Selected passage —
○ ○ ○ ○ ○ ○ ○

Overview of the BLM policy

Obviously, if the result of the (i − 1)-th frame is received, the i-th frame must be sent immediately. Therefore, we have

$$ t_{i} \leq r_{i-1}. \label{equ:upbound} $$
(4.2)
  • Case 3: adjusting sending time

The sending time of the i-th frame is also decided by the relationship between the expected service processing time and measured service processing time of the (i − 2)-th frame Ts i − 2. If Ts i − 2 > E[Ts], then it is optimal to send the i-th frame at r i − 2 + E[Ts] − 2·E[Tc]. Figure 8a gives an example. In case Ts i − 2 ≤ E[Ts], the optimal sending moment is at t i − 1 + E[Ts]. See Fig. 8b. Hence we get the following equation,

$$ t_{i}= \begin{cases} r_{i-2}+E[Ts]-2\cdot E[Tc] & \text{if $Ts_{i-2}>E[Ts]$,} \\ t_{i-1}+E[Ts] &\text{otherwise}. \end{cases} \label{equ:betweenvalue} $$
(4.3)

Note that using the receiving time of the (i − 2)-th frame to determine the sending time of i-th frame indirectly takes into account the variation of the communication time between the client and the server. Therefore, the assumption Tc 1 = Tc 2 is not necessary any longer. Combining (4.1), (4.2), and (4.3), the optimal sending time of i-th frame is given by

$$ \begin{array}{rll} \par t_{i}&=&\min\left(r_{i-1}, \max\left(r_{i-2}, t_{i-1}+E[Ts],\right. \right. \\ &&{\kern9pt} \left.\left. r_{i-2}+E[Ts]-2E[Tc]\right)\right). \par \end{array} $$

PP policy

Our second method, called peak-policy, tries to predict the next outlier based on historical observations. We define an outlier (i.e., a peak) as significantly different from the average processing time if the observation is much larger than the average (say 1.2 times larger). Based on the occurrences of peaks in the previous observations, we try to predict when the next peak will occur. Motivated by experiments, we observe that there is a deterministic period of the occurrences of peaks. See Fig. 7 for the experimental results. Denote ℙ = {i|Ts i is peak} as the set of peaks and denote by \(\widetilde{p}_j\) the j-th element of ℙ. Let k be an integer number. If \(\widetilde{p}_j - \widetilde{p}_{j-1} = \cdots = \widetilde{p}_{j-(k+1)} - \widetilde{p}_{j-k}\) then we say that there is a deterministic period of length \(d = \widetilde{p}_j - \widetilde{p}_{j-1}\), and we expect the next peak to occur at job number j + d. Note that k defines the number of previous peaks that should have occurred equidistantly with length d such that we consider the peaks as periodical events. The optimal k is not known beforehand. Therefore, we will start with an arbitrary value and adjust it as time evolves. Suppose that k = 3, and we observe three peaks each having distance d, then the method predicts that the next peak occurs after processing of d frames. If it turns out that the prediction is wrong, then we increase k by 1, since probably k = 3 was too low. In case the prediction is correct, then we decrease k by 1, such as to try a smaller number. To prevent meaningless values for k, we restrict k to be in [3, ∞ ).

○ ○ ○ ○ ○ ○ ○

Job item — List every figure that the passage on the BLM and PP policies refers to, in the order it first mentions them.

Given material —
○ ○ ○ ○ ○ ○ ○

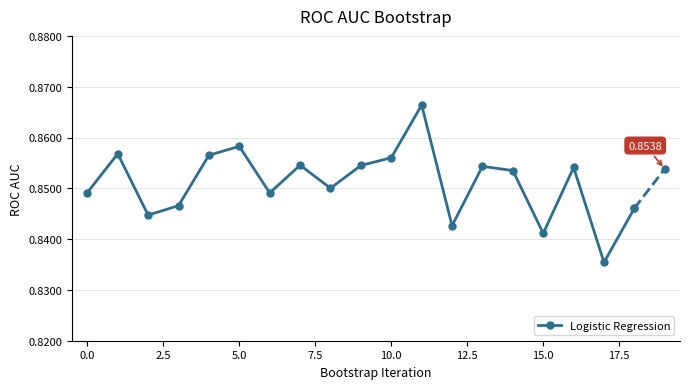

How many values are between 0 and 1?

19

○ ○ ○ ○ ○ ○ ○

Written response — Figure 8a, Fig. 8b, Fig. 7